Potato tuber yield and quality under potassium and magnesium addition on top of the nitrogen and phosphorus fertilization

Abstract

The aim of the study to investigate the effect of individual or combined K and Mg addition on potato tuber yield and quality along the gradient of soil and environmental conditions, which was formed by the five experimental plots in the forest-steppe one of West Siberia.  

Location and time of the study. Microplot field experiment with moderately early potato cultivar Jelly with three fertilization treatments (N100P60, N100P60+K100 and N100P60+K100+Mg100) was setup in five replicates on five experimental plots with agricultural grey soils in the Novosibirsk Region in 2023. Geographical coordinates of the experimental sites varied from 55°15'40" to 54°47'09" NL and from 83°31'42" to 82º37' 56" EL.

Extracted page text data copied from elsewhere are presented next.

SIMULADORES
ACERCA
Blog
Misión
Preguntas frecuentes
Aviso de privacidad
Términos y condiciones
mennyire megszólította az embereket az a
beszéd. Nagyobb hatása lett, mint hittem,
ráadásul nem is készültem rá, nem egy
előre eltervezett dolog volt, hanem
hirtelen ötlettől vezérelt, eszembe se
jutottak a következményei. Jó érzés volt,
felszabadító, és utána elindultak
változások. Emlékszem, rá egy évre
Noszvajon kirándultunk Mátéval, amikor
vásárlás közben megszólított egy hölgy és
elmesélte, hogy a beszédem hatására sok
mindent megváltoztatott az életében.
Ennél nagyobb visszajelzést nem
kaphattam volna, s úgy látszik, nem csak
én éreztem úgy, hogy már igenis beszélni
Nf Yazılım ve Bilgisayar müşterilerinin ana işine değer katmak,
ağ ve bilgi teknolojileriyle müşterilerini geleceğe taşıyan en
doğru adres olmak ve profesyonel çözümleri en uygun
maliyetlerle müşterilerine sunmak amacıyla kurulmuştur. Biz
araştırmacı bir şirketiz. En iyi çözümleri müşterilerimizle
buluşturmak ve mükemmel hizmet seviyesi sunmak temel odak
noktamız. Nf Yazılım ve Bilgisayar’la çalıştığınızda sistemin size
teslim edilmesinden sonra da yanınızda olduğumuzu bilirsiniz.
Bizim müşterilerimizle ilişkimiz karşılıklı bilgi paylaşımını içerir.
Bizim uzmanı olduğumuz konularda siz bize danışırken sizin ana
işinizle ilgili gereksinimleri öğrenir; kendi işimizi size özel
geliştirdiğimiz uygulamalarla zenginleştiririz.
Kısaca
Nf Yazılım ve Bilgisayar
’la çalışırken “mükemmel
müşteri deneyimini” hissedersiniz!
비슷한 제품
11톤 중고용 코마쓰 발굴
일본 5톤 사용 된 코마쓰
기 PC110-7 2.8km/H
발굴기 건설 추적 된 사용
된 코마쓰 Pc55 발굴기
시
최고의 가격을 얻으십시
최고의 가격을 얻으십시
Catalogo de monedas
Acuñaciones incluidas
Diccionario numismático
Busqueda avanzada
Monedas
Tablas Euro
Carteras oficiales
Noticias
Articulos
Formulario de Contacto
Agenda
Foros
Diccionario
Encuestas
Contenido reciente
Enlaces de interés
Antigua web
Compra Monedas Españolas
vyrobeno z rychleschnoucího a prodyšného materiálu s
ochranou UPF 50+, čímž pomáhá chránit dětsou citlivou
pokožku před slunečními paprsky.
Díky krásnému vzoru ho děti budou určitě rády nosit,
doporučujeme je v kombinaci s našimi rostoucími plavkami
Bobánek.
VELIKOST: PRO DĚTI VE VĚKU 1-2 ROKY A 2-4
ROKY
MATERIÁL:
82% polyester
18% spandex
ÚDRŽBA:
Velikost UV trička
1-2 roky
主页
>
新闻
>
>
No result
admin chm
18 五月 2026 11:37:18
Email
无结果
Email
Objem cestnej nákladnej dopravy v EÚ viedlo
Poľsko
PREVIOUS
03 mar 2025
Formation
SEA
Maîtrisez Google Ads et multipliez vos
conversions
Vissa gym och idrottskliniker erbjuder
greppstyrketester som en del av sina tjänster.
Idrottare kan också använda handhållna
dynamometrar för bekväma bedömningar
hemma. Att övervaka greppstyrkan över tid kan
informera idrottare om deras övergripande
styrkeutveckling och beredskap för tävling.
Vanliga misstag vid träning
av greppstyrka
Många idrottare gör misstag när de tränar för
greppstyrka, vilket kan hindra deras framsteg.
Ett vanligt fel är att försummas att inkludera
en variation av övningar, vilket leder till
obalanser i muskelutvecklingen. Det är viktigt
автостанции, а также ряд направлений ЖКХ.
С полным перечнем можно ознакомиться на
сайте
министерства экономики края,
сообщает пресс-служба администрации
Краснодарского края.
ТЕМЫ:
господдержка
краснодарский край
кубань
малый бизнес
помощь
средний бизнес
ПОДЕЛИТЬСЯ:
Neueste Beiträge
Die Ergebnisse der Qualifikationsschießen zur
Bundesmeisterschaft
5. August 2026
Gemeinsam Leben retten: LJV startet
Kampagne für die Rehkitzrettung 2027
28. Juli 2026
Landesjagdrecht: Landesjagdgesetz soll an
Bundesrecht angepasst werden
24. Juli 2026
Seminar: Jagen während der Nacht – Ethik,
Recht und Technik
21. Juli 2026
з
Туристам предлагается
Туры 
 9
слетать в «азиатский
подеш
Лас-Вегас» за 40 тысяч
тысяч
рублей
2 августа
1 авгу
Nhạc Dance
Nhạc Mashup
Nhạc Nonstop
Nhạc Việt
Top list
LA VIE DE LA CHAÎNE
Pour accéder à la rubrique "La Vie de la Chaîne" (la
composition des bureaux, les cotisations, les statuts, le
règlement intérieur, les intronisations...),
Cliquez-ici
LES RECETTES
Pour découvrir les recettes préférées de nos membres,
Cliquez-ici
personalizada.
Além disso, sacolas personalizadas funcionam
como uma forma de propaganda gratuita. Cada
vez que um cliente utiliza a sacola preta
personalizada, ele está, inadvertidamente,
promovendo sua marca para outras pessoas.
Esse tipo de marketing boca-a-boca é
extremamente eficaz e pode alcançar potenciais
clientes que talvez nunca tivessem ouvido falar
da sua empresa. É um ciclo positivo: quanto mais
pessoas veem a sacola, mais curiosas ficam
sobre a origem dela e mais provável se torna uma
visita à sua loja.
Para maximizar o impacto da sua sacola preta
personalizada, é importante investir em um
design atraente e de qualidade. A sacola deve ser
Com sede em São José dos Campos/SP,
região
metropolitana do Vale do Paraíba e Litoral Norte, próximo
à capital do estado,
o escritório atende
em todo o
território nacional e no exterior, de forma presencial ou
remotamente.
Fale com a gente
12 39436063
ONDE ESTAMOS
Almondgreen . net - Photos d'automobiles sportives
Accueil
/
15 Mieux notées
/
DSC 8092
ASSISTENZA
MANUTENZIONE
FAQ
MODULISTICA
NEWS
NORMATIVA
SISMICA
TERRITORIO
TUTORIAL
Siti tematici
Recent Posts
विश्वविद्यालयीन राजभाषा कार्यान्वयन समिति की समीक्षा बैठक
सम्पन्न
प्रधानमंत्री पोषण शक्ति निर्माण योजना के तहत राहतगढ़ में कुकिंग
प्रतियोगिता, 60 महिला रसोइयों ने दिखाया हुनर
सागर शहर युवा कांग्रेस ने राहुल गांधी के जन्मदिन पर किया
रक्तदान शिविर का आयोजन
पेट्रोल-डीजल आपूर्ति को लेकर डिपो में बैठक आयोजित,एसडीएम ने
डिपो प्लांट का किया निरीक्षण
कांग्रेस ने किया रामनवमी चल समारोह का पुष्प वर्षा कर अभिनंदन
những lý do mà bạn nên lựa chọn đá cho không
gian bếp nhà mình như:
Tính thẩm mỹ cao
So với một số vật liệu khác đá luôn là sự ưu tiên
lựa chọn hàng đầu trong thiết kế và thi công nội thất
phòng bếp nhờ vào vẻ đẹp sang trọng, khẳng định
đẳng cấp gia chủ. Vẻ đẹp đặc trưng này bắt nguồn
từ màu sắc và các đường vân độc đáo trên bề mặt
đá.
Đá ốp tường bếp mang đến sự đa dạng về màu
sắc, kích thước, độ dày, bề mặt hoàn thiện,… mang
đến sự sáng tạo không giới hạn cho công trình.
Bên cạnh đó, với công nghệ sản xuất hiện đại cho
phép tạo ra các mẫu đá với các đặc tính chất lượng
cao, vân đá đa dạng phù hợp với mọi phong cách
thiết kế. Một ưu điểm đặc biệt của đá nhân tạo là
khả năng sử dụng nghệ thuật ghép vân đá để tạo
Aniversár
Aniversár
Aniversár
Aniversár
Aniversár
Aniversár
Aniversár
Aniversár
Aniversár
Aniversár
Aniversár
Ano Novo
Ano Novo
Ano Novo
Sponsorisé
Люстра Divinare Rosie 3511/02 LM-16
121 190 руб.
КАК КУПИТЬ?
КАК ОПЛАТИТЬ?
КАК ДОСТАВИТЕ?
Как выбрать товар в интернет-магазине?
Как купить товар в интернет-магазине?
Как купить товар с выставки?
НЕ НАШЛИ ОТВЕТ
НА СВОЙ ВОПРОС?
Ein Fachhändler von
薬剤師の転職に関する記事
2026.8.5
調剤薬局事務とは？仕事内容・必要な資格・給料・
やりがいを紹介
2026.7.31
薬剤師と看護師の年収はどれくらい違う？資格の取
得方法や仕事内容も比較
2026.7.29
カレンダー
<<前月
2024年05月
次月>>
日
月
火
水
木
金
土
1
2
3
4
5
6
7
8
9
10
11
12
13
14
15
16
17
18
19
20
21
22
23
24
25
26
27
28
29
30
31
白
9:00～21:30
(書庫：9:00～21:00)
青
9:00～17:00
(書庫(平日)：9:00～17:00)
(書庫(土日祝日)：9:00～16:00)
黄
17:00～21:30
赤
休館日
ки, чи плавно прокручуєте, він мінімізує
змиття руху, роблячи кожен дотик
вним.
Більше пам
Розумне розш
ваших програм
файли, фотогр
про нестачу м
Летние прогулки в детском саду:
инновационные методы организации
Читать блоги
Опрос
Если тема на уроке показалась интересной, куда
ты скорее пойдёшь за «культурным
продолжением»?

Methods. Instead of traditional temporal gradient (3–4 years of the experiment at a site) to account for weather variation, with the same purpose we used a spatial gradient, which in addition allowed to assess the effect of soil properties variation among the sites. Soil samples, collected prior to the experiment, were analyzed for organic carbon content, nitrate and ammonium nitrogen, exchangeable phosphorous, potassium and magnesium, as well as soil pH and electrical conductivity. In the course of the experiment air and soil (at 5 and 15 cm depth) temperatures was automatically recorded. At the end of the experiment potato tuber mass and number, as well as the aboveground phytomass, were measured at each microplot. After five months of tuber storage sensory properties (flavour, aroma, colour, mealiness and friability) of boiled tubers were assessed using a Hedonic scale. Analysis of variance, principal components extraction and multiple regression by partial least squares method were performed using Statistica v. 13.1. software.

Results. Addition of K at the background NP fertilization (N100P60+K100 treatment) increased tuber yield by 30% and the aboveground phytomass by 40%. Addition of Mg (N100P60+K100+Mg100) did not affect yield properties, but markedly improved potato culinary quality. More than half of the variance of the potato yield properties was accounted for by the variation in soil and environmental conditions of the experimental fields location. Exchangeable Mg, ammonium N and soil pH were the main soil properties, allowing to forecast the current year tuber yield. The contribution of soil and environmental conditions of the experimental fields into the variance of the sensory properties, albeit small, was statistically significant (p≤0,05) for aroma and colour, with the similar trend for flavour and friability (0,05≤p≤0,10). Agrochemical properties, i.e. soil organic carbon, readily exchangeable P and nitrate N contents, as well as soil pH, were the main variables, determining tuber quality for consumers.

Conclusions. The study performed on the agricultural grey soil in the forest-steppe zone of West Siberia confirmed the importance of optimizing potato mineral nutrition. Addition of NPK at the balanced rates significantly increased potato yield as compared with NP. Although addition of MG together with NPK did not increase the yield, it markedly improved sensory properties of potato. Some soil properties and temperature conditions, found to determine the yield (effective soil fertility), can be used in prognostic models for potato tuber yields and quality.